[Extracted page text data]
* * * * * * *

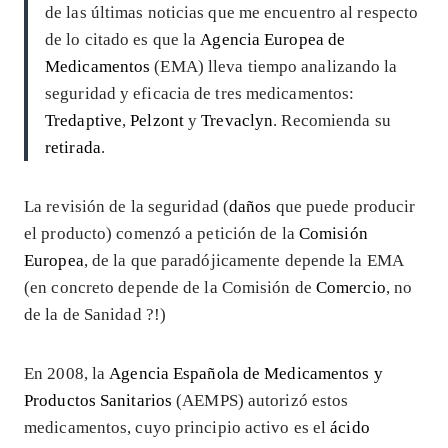
de las últimas noticias que me encuentro al respecto
de lo citado es que la
Agencia Europea de
Medicamentos
(EMA) lleva tiempo analizando la
seguridad y eficacia de tres medicamentos:
Tredaptive
,
Pelzont
y
Trevaclyn
. Recomienda su
retirada
.
La revisión de la seguridad (
daños
que puede producir
el producto) comenzó a petición de la
Comisión
Europea
, de la que paradójicamente depende la EMA
(en concreto depende de la Comisión de
Comercio
, no
de la de Sanidad ?!)
En 2008, la
Agencia Española de Medicamentos y
Productos Sanitarios
(AEMPS) autorizó estos
medicamentos, cuyo principio activo es el
ácido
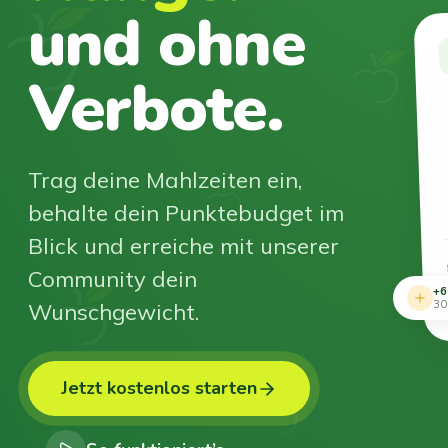
und ohne
Verbote.
Trag deine Mahlzeiten ein,
behalte dein Punktebudget im
Blick und erreiche mit unserer
Community dein
+6
Wunschgewicht.
30
Jetzt kostenlos starten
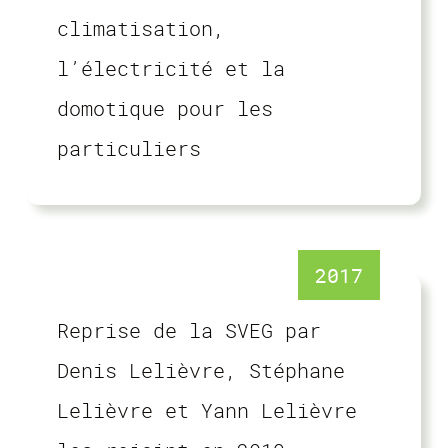
climatisation,
l’électricité et la
domotique pour les
particuliers
2017
Reprise de la SVEG par
Denis Lelièvre, Stéphane
Lelièvre et Yann Lelièvre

* * * * * * *

**EXERCISE DESCRIPTION**
Needed here is only the span from the line with "que puede producir" through the last line of the entries, copied exactly with both ends and without pictures.

**TASK RESPONSE**
que puede producir
el producto) comenzó a petición de la
Comisión
Europea
, de la que paradójicamente depende la EMA
(en concreto depende de la Comisión de
Comercio
, no
de la de Sanidad ?!)
En 2008, la
Agencia Española de Medicamentos y
Productos Sanitarios
(AEMPS) autorizó estos
medicamentos, cuyo principio activo es el
ácido
und ohne
Verbote.
Trag deine Mahlzeiten ein,
behalte dein Punktebudget im
Blick und erreiche mit unserer
Community dein
+6
Wunschgewicht.
30
Jetzt kostenlos starten
climatisation,
l’électricité et la
domotique pour les
particuliers
2017
Reprise de la SVEG par
Denis Lelièvre, Stéphane
Lelièvre et Yann Lelièvre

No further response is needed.